In the copy you make, include no pictures, and transcribe every record exactly.

Collected data:

↓

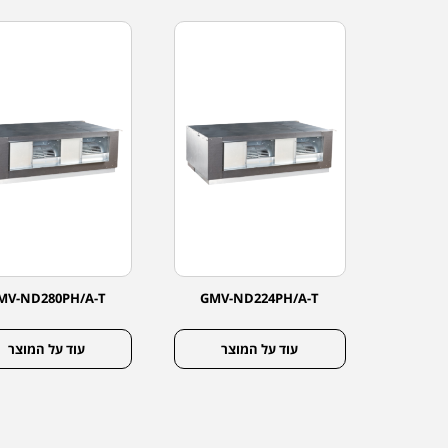
MV-ND280PH/A-T
GMV-ND224PH/A-T
GMV-
צר
עוד על המוצר
עוד על המוצר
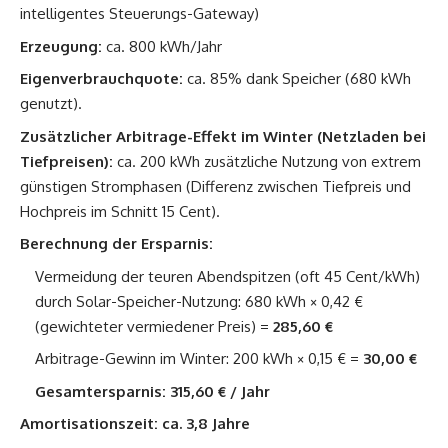
intelligentes Steuerungs-Gateway)
Erzeugung:
ca. 800 kWh/Jahr
Eigenverbrauchquote:
ca. 85% dank Speicher (680 kWh
genutzt).
Zusätzlicher Arbitrage-Effekt im Winter (Netzladen bei
Tiefpreisen):
ca. 200 kWh zusätzliche Nutzung von extrem
günstigen Stromphasen (Differenz zwischen Tiefpreis und
Hochpreis im Schnitt 15 Cent).
Berechnung der Ersparnis:
Vermeidung der teuren Abendspitzen (oft 45 Cent/kWh)
durch Solar-Speicher-Nutzung: 680 kWh × 0,42 €
(gewichteter vermiedener Preis) =
285,60 €
Arbitrage-Gewinn im Winter: 200 kWh × 0,15 € =
30,00 €
Gesamtersparnis:
315,60 € / Jahr
Amortisationszeit:
ca. 3,8 Jahre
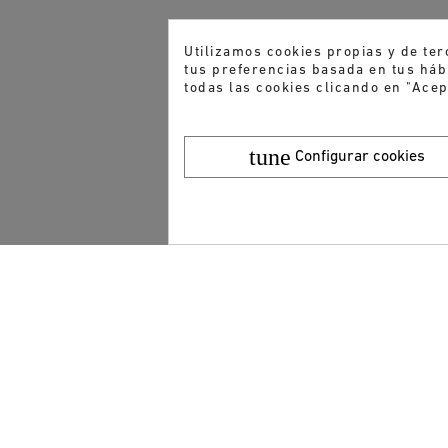
Utilizamos cookies propias y de ter
tus preferencias basada en tus hábi
todas las cookies clicando en "Acep
tune
Configurar cookies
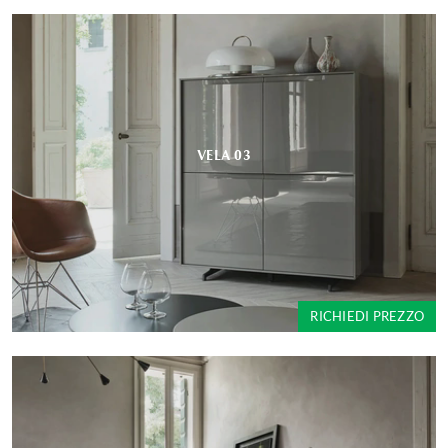
VELA 03
RICHIEDI PREZZO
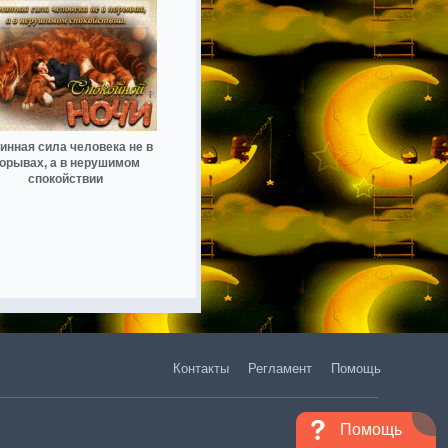
инная сила человека не в
орывах, а в нерушимом
спокойствии
Контакты
Регламент
Помощь
Помощь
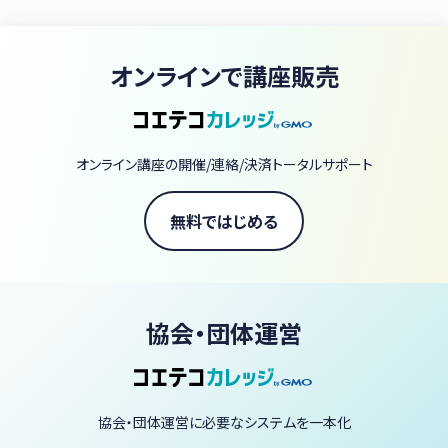
具体的には国家資格キャリアコンサルタントの資格試験・国家検定
キャリアコンサルティング技能検定の実施、国家資格キャリアコンサ
ルタント取得後の登録、キャリアコンサルティングの普及啓発、キャリ
オンラインで講座販売
アコンサルタントの資質向上に関する活動等を行っています。
オンライン講座の開催/連絡/決済トータルサポート
無料ではじめる
協会・団体運営
協会・団体運営に必要なシステムを一本化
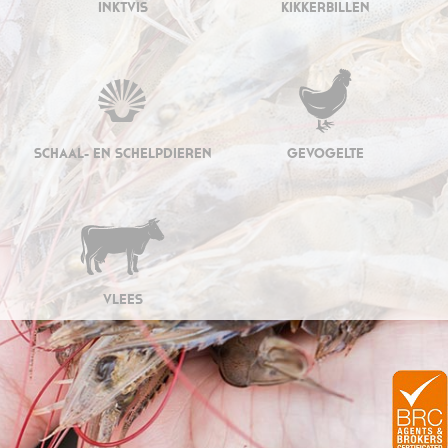
INKTVIS
KIKKERBILLEN
SCHAAL- EN SCHELPDIEREN
GEVOGELTE
VLEES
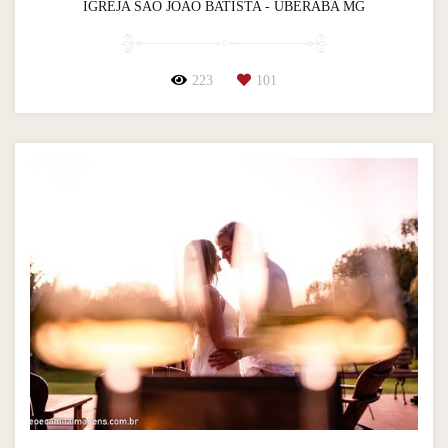
IGREJA SÃO JOÃO BATISTA - UBERABA MG
223
101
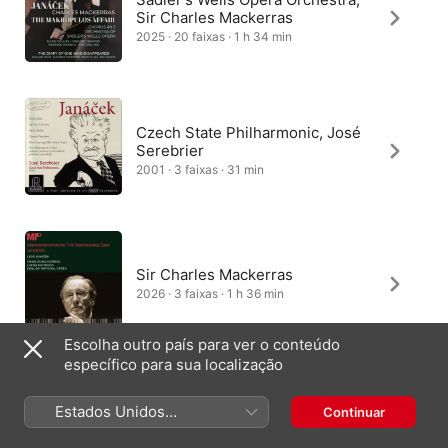
Sir Charles Mackerras
2025 · 20 faixas · 1 h 34 min
Czech State Philharmonic, José
Serebrier
2001 · 3 faixas · 31 min
Sir Charles Mackerras
2026 · 3 faixas · 1 h 36 min
Escolha outro país para ver o conteúdo
específico para sua localização
Estados Unidos
Continuar
(Português Brasil)
Brasil
English (UK)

↑

Written response:
MV-ND280PH/A-T
GMV-ND224PH/A-T
GMV-
צר
עוד על המוצר
עוד על המוצר
intelligentes Steuerungs-Gateway)
Erzeugung:
ca. 800 kWh/Jahr
Eigenverbrauchquote:
ca. 85% dank Speicher (680 kWh
genutzt).
Zusätzlicher Arbitrage-Effekt im Winter (Netzladen bei
Tiefpreisen):
ca. 200 kWh zusätzliche Nutzung von extrem
günstigen Stromphasen (Differenz zwischen Tiefpreis und
Hochpreis im Schnitt 15 Cent).
Berechnung der Ersparnis:
Vermeidung der teuren Abendspitzen (oft 45 Cent/kWh)
durch Solar-Speicher-Nutzung: 680 kWh × 0,42 €
(gewichteter vermiedener Preis) =
285,60 €
Arbitrage-Gewinn im Winter: 200 kWh × 0,15 € =
30,00 €
Gesamtersparnis:
315,60 € / Jahr
Amortisationszeit:
ca. 3,8 Jahre
Utilizamos cookies propias y de ter
tus preferencias basada en tus hábi
todas las cookies clicando en "Acep
tune
Configurar cookies
VELA 03
RICHIEDI PREZZO
инная сила человека не в
орывах, а в нерушимом
спокойствии
Контакты
Регламент
Помощь
Помощь
具体的には国家資格キャリアコンサルタントの資格試験・国家検定
キャリアコンサルティング技能検定の実施、国家資格キャリアコンサ
ルタント取得後の登録、キャリアコンサルティングの普及啓発、キャリ
オンラインで講座販売
アコンサルタントの資質向上に関する活動等を行っています。
オンライン講座の開催/連絡/決済トータルサポート
無料ではじめる
協会・団体運営
協会・団体運営に必要なシステムを一本化
INKTVIS
KIKKERBILLEN
SCHAAL- EN SCHELPDIEREN
GEVOGELTE
VLEES
IGREJA SÃO JOÃO BATISTA - UBERABA MG
223
101
Sir Charles Mackerras
2025 · 20 faixas · 1 h 34 min
Czech State Philharmonic, José
Serebrier
2001 · 3 faixas · 31 min
Sir Charles Mackerras
2026 · 3 faixas · 1 h 36 min
Escolha outro país para ver o conteúdo
específico para sua localização
Estados Unidos
Continuar
(Português Brasil)
Brasil
English (UK)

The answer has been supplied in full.